(YOUR OBJECTIVE): Every record shown below should be duplicated exactly.

Collected data:
=== Begin Enclosure ===

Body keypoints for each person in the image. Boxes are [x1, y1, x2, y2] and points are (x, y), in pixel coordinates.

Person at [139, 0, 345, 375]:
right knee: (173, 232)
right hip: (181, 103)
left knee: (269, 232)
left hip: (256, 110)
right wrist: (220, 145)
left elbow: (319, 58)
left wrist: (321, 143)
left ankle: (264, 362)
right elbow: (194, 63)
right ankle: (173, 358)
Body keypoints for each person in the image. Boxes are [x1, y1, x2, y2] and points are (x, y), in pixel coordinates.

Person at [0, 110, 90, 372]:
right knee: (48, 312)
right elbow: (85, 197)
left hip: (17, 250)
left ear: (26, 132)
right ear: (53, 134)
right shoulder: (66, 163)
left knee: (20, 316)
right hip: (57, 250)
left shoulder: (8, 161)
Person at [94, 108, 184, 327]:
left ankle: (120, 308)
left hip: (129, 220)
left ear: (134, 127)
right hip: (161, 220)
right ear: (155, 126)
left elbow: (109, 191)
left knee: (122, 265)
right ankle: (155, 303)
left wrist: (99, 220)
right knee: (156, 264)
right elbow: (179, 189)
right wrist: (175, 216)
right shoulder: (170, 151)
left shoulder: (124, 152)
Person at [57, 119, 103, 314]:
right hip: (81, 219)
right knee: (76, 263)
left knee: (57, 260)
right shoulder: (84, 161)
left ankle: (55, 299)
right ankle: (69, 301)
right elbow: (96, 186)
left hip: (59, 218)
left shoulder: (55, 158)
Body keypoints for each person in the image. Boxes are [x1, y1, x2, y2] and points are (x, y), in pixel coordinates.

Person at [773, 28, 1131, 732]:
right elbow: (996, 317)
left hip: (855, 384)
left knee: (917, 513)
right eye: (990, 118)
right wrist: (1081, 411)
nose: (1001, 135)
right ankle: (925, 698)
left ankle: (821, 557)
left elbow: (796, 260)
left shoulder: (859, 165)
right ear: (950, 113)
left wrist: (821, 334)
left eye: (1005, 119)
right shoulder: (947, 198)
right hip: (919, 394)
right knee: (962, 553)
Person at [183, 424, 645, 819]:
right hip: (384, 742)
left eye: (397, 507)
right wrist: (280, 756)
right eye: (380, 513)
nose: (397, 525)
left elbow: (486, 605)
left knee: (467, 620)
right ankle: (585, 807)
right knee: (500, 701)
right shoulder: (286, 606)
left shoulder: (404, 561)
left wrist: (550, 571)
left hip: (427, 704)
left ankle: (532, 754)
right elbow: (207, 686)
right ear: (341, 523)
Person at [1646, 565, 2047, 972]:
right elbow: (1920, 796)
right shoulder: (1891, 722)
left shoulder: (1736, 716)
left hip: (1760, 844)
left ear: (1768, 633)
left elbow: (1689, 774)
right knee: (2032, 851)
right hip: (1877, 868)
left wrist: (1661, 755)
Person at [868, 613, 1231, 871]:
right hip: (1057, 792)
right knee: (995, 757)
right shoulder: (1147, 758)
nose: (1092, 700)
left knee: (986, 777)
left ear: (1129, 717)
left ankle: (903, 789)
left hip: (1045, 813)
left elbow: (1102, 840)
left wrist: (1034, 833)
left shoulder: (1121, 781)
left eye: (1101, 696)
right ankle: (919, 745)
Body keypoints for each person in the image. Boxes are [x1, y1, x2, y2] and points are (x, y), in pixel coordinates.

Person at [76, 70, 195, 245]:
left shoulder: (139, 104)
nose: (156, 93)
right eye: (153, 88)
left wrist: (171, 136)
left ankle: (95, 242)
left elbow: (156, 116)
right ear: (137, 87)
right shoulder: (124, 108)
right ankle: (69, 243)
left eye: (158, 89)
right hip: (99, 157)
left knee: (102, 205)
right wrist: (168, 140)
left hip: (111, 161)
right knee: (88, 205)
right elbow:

=== End Enclosure ===

(ANSWER TO THE PROBLEM):
Body keypoints for each person in the image. Boxes are [x1, y1, x2, y2] and points are (x, y), in pixel coordinates.

Person at [139, 0, 345, 375]:
right knee: (173, 232)
right hip: (181, 103)
left knee: (269, 232)
left hip: (256, 110)
right wrist: (220, 145)
left elbow: (319, 58)
left wrist: (321, 143)
left ankle: (264, 362)
right elbow: (194, 63)
right ankle: (173, 358)
Body keypoints for each person in the image. Boxes are [x1, y1, x2, y2] and points are (x, y), in pixel coordinates.

Person at [0, 110, 90, 372]:
right knee: (48, 312)
right elbow: (85, 197)
left hip: (17, 250)
left ear: (26, 132)
right ear: (53, 134)
right shoulder: (66, 163)
left knee: (20, 316)
right hip: (57, 250)
left shoulder: (8, 161)
Person at [94, 108, 184, 327]:
left ankle: (120, 308)
left hip: (129, 220)
left ear: (134, 127)
right hip: (161, 220)
right ear: (155, 126)
left elbow: (109, 191)
left knee: (122, 265)
right ankle: (155, 303)
left wrist: (99, 220)
right knee: (156, 264)
right elbow: (179, 189)
right wrist: (175, 216)
right shoulder: (170, 151)
left shoulder: (124, 152)
Person at [57, 119, 103, 314]:
right hip: (81, 219)
right knee: (76, 263)
left knee: (57, 260)
right shoulder: (84, 161)
left ankle: (55, 299)
right ankle: (69, 301)
right elbow: (96, 186)
left hip: (59, 218)
left shoulder: (55, 158)
Body keypoints for each person in the image. Boxes are [x1, y1, x2, y2] and points are (x, y), in pixel coordinates.

Person at [773, 28, 1131, 732]:
right elbow: (996, 317)
left hip: (855, 384)
left knee: (917, 513)
right eye: (990, 118)
right wrist: (1081, 411)
nose: (1001, 135)
right ankle: (925, 698)
left ankle: (821, 557)
left elbow: (796, 260)
left shoulder: (859, 165)
right ear: (950, 113)
left wrist: (821, 334)
left eye: (1005, 119)
right shoulder: (947, 198)
right hip: (919, 394)
right knee: (962, 553)
Person at [183, 424, 645, 819]:
right hip: (384, 742)
left eye: (397, 507)
right wrist: (280, 756)
right eye: (380, 513)
nose: (397, 525)
left elbow: (486, 605)
left knee: (467, 620)
right ankle: (585, 807)
right knee: (500, 701)
right shoulder: (286, 606)
left shoulder: (404, 561)
left wrist: (550, 571)
left hip: (427, 704)
left ankle: (532, 754)
right elbow: (207, 686)
right ear: (341, 523)
Person at [1646, 565, 2047, 972]:
right elbow: (1920, 796)
right shoulder: (1891, 722)
left shoulder: (1736, 716)
left hip: (1760, 844)
left ear: (1768, 633)
left elbow: (1689, 774)
right knee: (2032, 851)
right hip: (1877, 868)
left wrist: (1661, 755)
Person at [868, 613, 1231, 871]:
right hip: (1057, 792)
right knee: (995, 757)
right shoulder: (1147, 758)
nose: (1092, 700)
left knee: (986, 777)
left ear: (1129, 717)
left ankle: (903, 789)
left hip: (1045, 813)
left elbow: (1102, 840)
left wrist: (1034, 833)
left shoulder: (1121, 781)
left eye: (1101, 696)
right ankle: (919, 745)
Body keypoints for each person in the image. Boxes are [x1, y1, x2, y2] and points are (x, y), in pixel coordinates.

Person at [76, 70, 195, 245]:
left shoulder: (139, 104)
nose: (156, 93)
right eye: (153, 88)
left wrist: (171, 136)
left ankle: (95, 242)
left elbow: (156, 116)
right ear: (137, 87)
right shoulder: (124, 108)
right ankle: (69, 243)
left eye: (158, 89)
right hip: (99, 157)
left knee: (102, 205)
right wrist: (168, 140)
left hip: (111, 161)
right knee: (88, 205)
right elbow:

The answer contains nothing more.